• Description of the task
In the data that follows, count every line holding the string "Comparison" and give the count alone.

Records below:

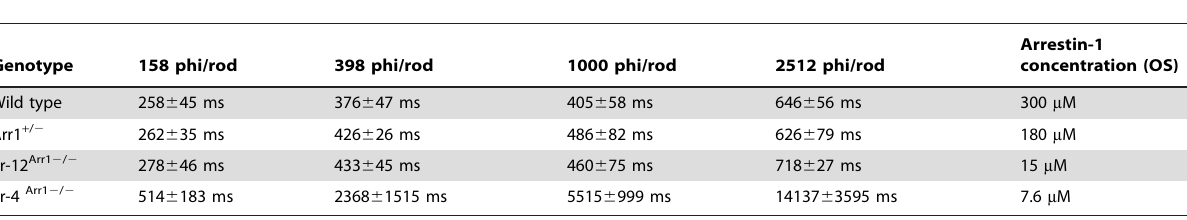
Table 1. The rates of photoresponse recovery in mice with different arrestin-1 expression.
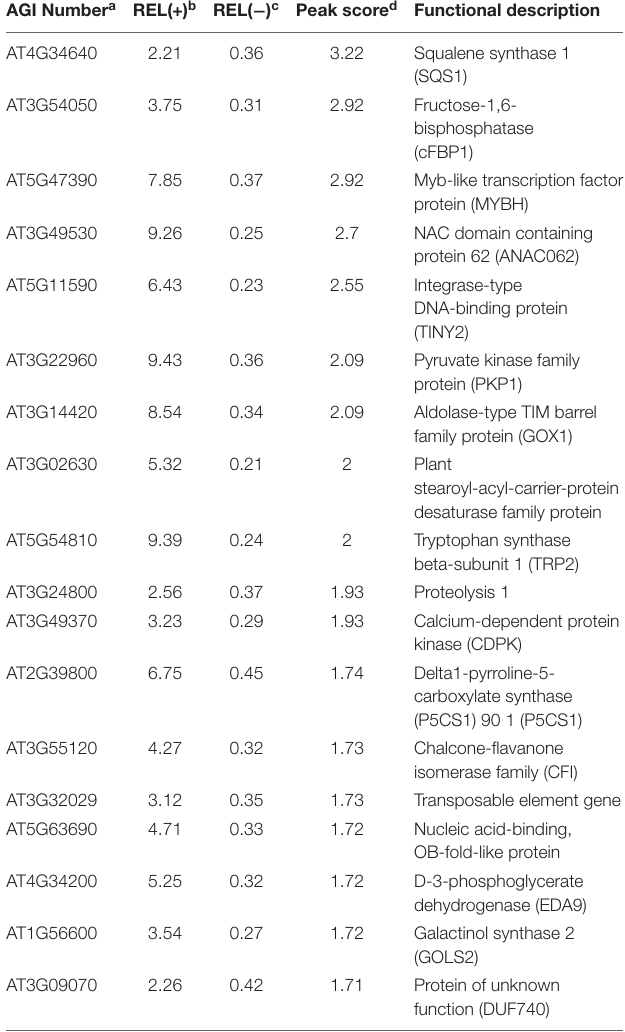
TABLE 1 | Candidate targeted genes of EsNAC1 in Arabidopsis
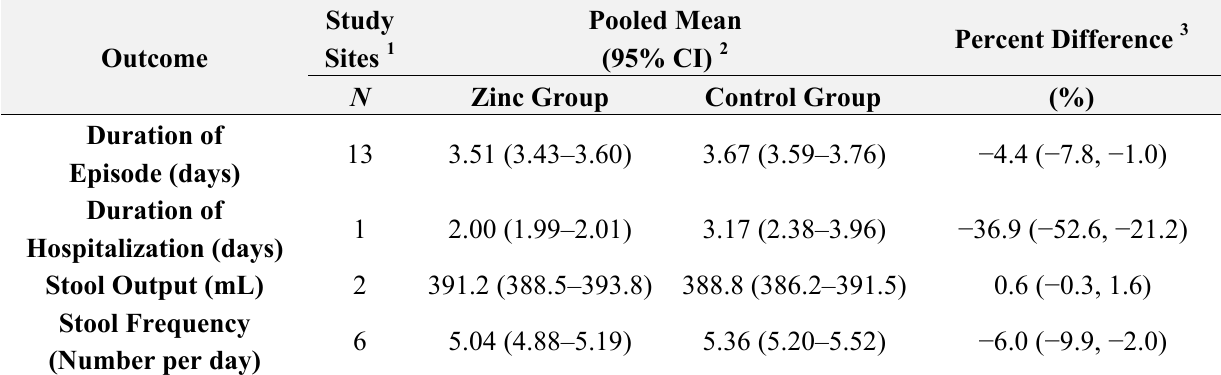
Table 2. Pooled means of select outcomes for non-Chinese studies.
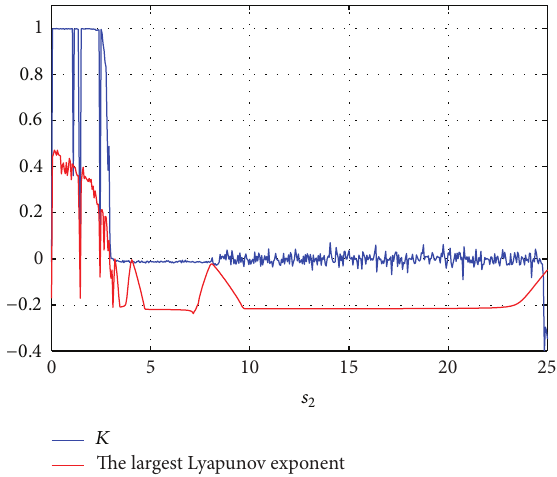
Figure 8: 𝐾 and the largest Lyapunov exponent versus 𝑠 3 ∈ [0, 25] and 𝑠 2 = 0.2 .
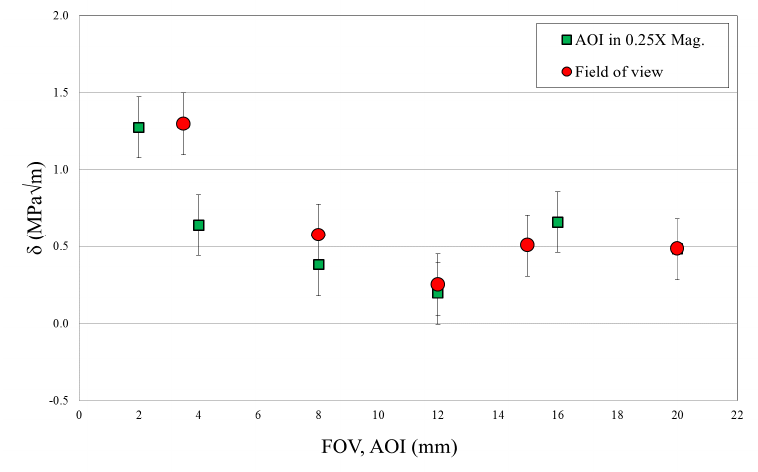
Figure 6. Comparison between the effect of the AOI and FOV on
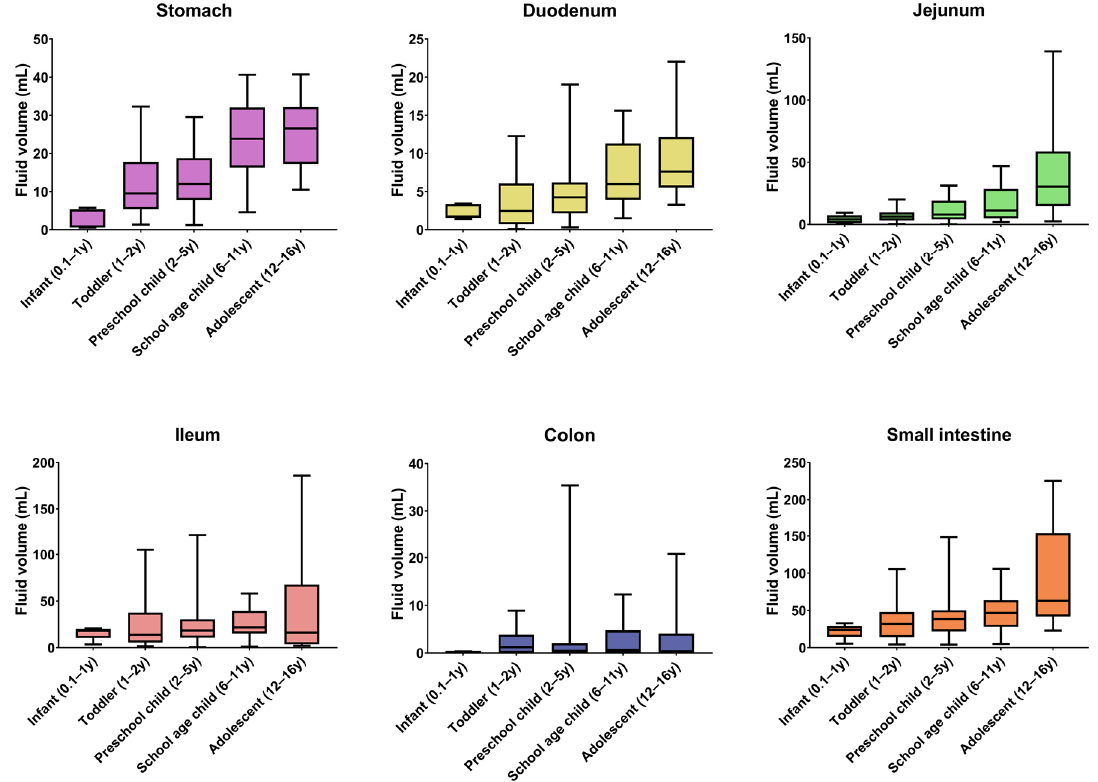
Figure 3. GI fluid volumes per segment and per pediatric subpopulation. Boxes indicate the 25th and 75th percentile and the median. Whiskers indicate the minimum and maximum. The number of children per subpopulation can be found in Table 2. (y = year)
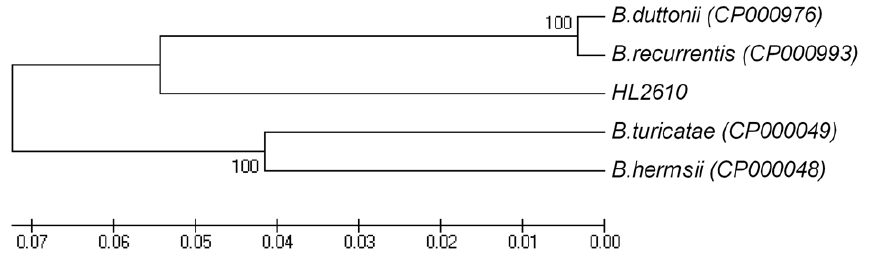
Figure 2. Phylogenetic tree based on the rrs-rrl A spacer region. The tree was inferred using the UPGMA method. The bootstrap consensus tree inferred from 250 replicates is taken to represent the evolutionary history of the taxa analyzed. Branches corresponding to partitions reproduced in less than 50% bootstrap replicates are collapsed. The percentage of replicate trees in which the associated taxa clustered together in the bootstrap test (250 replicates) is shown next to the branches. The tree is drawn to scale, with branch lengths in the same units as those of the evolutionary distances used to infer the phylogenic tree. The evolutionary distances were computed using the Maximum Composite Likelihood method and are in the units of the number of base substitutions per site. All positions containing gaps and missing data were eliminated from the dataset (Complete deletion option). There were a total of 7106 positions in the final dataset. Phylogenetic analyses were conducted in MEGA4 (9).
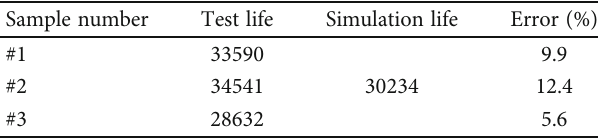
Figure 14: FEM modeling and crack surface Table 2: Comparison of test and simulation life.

End of Records.
Records below:

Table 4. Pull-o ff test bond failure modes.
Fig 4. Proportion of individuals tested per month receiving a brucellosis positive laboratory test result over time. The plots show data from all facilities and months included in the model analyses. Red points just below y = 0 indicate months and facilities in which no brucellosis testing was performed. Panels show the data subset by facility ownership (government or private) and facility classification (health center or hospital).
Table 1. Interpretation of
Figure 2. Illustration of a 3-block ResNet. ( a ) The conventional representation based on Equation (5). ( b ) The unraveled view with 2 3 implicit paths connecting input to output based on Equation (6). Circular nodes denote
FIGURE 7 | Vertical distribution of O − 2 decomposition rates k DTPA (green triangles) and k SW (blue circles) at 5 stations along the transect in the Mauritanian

End of Records.

• Written answer
2